## PROBLEM:
Could you reproduce, unchanged, everything in the data from its first line down to the line containing "Blum (Австрия) или Hettich (Германия) с", with both of those lines included?

━━━━━ INFORMATION SUPPLIED ━━━━━

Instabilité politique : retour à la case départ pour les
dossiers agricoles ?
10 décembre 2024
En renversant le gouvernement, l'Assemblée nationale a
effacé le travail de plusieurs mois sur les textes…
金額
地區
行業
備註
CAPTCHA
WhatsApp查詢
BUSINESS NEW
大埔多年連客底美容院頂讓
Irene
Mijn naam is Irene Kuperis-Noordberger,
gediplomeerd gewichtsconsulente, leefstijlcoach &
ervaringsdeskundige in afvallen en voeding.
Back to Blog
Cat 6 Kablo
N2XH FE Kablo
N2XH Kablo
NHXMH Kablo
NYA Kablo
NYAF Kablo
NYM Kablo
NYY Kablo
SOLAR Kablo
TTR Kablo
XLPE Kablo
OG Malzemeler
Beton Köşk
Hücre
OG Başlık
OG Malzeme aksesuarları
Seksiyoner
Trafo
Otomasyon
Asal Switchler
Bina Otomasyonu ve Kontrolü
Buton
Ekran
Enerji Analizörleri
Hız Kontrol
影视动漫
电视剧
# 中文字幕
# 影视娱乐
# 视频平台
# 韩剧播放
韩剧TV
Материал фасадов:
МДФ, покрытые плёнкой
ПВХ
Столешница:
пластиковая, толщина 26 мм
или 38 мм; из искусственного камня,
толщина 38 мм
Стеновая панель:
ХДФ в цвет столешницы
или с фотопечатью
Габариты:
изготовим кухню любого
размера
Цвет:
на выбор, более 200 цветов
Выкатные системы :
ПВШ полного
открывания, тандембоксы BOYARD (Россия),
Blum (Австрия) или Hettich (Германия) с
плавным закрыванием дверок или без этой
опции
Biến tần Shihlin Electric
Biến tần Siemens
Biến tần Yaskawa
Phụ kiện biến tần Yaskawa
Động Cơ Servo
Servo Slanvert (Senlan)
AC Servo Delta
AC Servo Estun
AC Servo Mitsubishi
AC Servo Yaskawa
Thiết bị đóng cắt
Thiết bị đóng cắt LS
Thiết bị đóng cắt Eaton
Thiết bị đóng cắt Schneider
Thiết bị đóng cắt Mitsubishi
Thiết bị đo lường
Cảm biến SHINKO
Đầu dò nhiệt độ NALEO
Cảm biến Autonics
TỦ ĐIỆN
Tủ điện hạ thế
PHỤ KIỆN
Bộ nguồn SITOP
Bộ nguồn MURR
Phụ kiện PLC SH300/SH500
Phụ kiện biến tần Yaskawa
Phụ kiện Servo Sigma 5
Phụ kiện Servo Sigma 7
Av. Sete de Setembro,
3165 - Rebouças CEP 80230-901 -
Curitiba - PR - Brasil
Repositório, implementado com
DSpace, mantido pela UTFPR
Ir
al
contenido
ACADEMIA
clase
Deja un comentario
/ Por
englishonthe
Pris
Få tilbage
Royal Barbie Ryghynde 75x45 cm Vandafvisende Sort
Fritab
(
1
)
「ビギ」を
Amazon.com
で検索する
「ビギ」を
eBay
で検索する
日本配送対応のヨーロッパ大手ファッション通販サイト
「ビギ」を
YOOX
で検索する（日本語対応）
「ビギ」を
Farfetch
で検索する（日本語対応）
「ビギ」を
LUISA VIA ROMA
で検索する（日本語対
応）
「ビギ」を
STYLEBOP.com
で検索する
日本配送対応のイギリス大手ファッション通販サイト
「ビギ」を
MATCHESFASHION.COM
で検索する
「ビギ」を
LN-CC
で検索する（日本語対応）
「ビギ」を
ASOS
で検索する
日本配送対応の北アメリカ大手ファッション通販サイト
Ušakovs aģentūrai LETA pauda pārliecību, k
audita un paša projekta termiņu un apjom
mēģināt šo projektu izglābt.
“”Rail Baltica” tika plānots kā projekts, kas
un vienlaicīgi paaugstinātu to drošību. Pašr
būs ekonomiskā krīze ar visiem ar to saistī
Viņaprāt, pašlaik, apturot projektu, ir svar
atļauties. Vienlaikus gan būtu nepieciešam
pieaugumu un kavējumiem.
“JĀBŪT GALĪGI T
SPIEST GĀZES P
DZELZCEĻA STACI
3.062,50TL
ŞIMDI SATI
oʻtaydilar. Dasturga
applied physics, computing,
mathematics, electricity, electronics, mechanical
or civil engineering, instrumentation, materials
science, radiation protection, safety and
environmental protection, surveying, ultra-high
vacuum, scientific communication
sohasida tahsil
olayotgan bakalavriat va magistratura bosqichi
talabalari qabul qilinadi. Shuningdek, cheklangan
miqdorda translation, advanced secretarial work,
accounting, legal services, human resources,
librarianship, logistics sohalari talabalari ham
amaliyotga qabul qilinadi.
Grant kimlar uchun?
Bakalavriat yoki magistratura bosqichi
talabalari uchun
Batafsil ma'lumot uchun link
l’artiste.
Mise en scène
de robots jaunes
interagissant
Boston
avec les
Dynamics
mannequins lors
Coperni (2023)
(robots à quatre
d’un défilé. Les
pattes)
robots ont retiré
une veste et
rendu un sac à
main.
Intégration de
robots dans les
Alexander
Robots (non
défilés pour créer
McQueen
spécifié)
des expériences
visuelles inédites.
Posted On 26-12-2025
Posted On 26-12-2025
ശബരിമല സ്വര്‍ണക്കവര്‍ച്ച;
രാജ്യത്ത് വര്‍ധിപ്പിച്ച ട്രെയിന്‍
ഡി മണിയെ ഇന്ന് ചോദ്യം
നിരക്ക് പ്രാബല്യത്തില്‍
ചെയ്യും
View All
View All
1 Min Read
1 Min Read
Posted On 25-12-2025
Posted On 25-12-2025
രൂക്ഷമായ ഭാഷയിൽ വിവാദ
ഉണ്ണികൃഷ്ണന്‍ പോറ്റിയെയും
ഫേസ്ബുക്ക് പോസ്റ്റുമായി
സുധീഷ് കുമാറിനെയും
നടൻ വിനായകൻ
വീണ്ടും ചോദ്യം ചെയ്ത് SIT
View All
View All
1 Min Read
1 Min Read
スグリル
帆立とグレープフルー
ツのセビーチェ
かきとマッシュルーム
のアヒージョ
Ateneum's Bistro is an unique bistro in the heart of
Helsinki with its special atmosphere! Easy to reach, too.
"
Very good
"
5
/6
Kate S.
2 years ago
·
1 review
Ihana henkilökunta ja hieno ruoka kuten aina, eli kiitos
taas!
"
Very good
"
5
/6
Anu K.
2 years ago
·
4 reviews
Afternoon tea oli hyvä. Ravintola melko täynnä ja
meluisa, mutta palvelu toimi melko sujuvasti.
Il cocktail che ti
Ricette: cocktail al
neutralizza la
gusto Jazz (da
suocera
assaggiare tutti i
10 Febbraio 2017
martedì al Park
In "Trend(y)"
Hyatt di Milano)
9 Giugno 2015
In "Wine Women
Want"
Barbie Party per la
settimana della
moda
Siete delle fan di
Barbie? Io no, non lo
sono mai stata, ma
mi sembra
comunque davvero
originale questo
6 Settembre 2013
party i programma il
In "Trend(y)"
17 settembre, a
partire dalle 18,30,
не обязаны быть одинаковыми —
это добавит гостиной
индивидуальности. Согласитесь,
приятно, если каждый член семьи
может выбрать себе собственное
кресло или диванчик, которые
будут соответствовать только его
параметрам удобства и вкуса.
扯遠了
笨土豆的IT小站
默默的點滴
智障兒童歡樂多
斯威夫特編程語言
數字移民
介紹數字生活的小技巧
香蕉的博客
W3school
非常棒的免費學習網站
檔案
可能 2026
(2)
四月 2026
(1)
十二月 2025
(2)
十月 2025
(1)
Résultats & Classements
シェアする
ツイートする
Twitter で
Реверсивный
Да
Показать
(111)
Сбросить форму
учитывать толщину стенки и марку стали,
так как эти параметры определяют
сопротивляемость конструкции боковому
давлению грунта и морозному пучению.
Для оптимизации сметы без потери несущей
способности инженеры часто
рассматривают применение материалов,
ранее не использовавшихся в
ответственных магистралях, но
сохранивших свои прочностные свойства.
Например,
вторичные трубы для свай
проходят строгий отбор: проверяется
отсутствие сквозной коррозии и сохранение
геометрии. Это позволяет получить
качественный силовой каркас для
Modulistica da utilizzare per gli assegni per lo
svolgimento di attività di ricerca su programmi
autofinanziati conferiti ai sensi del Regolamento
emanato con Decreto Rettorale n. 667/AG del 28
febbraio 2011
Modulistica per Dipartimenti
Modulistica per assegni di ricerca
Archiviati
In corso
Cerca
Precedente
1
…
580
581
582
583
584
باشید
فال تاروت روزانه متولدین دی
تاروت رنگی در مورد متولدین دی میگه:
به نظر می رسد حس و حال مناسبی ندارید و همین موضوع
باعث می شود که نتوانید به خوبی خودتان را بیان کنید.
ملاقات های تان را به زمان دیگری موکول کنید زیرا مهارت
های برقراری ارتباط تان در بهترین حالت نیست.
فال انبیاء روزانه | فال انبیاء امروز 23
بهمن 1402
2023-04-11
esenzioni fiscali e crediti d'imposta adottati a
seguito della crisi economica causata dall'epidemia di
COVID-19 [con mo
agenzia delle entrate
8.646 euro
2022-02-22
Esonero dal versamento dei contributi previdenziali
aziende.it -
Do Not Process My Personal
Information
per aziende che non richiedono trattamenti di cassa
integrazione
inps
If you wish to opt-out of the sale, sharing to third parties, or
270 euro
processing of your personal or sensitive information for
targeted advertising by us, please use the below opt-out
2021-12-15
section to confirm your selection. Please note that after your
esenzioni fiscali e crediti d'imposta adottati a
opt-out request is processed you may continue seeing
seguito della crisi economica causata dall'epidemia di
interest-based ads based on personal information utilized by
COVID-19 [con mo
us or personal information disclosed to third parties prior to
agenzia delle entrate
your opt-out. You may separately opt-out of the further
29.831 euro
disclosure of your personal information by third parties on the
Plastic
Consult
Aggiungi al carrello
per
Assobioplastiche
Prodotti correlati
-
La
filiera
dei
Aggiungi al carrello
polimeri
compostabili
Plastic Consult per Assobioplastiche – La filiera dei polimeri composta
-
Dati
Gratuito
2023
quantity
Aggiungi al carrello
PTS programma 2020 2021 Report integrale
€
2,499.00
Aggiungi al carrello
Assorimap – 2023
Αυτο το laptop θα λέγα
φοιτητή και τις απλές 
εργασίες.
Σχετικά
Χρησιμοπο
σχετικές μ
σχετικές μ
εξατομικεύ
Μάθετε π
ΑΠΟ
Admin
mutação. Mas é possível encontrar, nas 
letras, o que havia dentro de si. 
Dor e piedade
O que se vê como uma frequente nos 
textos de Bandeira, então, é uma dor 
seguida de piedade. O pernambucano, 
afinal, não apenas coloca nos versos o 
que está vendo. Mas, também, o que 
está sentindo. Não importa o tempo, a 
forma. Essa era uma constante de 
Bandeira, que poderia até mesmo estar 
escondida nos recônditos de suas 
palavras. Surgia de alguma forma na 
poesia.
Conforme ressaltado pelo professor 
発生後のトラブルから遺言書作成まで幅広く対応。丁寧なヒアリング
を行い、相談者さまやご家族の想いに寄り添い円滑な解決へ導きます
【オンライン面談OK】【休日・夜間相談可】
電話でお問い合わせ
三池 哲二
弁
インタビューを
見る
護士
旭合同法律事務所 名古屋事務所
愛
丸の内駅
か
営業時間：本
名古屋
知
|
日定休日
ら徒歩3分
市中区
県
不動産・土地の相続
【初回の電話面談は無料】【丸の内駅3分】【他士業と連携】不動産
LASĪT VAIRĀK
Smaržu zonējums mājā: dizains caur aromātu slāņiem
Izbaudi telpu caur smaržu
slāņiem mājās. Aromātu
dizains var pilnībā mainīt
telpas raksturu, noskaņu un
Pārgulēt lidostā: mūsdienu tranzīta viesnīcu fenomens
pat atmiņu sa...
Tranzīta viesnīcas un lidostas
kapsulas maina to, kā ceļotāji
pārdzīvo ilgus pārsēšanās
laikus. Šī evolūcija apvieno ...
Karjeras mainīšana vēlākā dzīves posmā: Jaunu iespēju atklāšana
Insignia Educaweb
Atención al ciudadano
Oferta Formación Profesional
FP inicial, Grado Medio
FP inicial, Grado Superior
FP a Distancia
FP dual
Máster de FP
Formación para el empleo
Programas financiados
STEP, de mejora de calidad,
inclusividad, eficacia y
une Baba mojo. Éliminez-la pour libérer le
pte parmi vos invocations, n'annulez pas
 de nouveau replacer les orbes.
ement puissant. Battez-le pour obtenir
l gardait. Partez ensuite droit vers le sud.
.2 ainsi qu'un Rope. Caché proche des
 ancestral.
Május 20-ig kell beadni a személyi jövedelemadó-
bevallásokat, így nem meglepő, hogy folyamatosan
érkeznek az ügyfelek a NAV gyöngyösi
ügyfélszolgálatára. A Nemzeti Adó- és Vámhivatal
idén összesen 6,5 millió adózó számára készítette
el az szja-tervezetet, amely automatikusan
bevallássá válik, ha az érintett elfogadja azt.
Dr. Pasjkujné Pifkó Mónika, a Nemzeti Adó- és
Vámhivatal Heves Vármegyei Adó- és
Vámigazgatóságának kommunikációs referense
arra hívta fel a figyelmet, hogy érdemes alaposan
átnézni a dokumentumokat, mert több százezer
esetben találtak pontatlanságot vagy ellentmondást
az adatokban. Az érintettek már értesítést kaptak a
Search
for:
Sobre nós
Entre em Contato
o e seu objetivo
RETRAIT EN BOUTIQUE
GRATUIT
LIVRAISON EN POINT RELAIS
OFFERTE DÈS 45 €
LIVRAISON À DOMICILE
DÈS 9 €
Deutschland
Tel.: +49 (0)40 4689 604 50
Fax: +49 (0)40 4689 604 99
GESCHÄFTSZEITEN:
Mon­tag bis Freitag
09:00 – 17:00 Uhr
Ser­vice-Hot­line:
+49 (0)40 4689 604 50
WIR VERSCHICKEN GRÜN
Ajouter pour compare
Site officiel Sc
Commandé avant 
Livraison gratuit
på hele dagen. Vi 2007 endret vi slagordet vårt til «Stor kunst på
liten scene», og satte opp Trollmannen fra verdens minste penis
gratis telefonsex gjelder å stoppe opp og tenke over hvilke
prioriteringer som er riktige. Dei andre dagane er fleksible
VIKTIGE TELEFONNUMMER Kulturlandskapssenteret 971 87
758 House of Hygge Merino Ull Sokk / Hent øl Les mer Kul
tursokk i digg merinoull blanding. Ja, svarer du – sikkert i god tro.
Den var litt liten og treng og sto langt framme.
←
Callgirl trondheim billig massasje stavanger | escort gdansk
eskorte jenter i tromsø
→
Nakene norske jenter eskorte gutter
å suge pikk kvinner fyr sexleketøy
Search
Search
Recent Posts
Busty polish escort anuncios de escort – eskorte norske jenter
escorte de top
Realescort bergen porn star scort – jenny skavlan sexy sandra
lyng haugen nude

━━━━━

## YOUR RESPONSE:
Instabilité politique : retour à la case départ pour les
dossiers agricoles ?
10 décembre 2024
En renversant le gouvernement, l'Assemblée nationale a
effacé le travail de plusieurs mois sur les textes…
金額
地區
行業
備註
CAPTCHA
WhatsApp查詢
BUSINESS NEW
大埔多年連客底美容院頂讓
Irene
Mijn naam is Irene Kuperis-Noordberger,
gediplomeerd gewichtsconsulente, leefstijlcoach &
ervaringsdeskundige in afvallen en voeding.
Back to Blog
Cat 6 Kablo
N2XH FE Kablo
N2XH Kablo
NHXMH Kablo
NYA Kablo
NYAF Kablo
NYM Kablo
NYY Kablo
SOLAR Kablo
TTR Kablo
XLPE Kablo
OG Malzemeler
Beton Köşk
Hücre
OG Başlık
OG Malzeme aksesuarları
Seksiyoner
Trafo
Otomasyon
Asal Switchler
Bina Otomasyonu ve Kontrolü
Buton
Ekran
Enerji Analizörleri
Hız Kontrol
影视动漫
电视剧
# 中文字幕
# 影视娱乐
# 视频平台
# 韩剧播放
韩剧TV
Материал фасадов:
МДФ, покрытые плёнкой
ПВХ
Столешница:
пластиковая, толщина 26 мм
или 38 мм; из искусственного камня,
толщина 38 мм
Стеновая панель:
ХДФ в цвет столешницы
или с фотопечатью
Габариты:
изготовим кухню любого
размера
Цвет:
на выбор, более 200 цветов
Выкатные системы :
ПВШ полного
открывания, тандембоксы BOYARD (Россия),
Blum (Австрия) или Hettich (Германия) с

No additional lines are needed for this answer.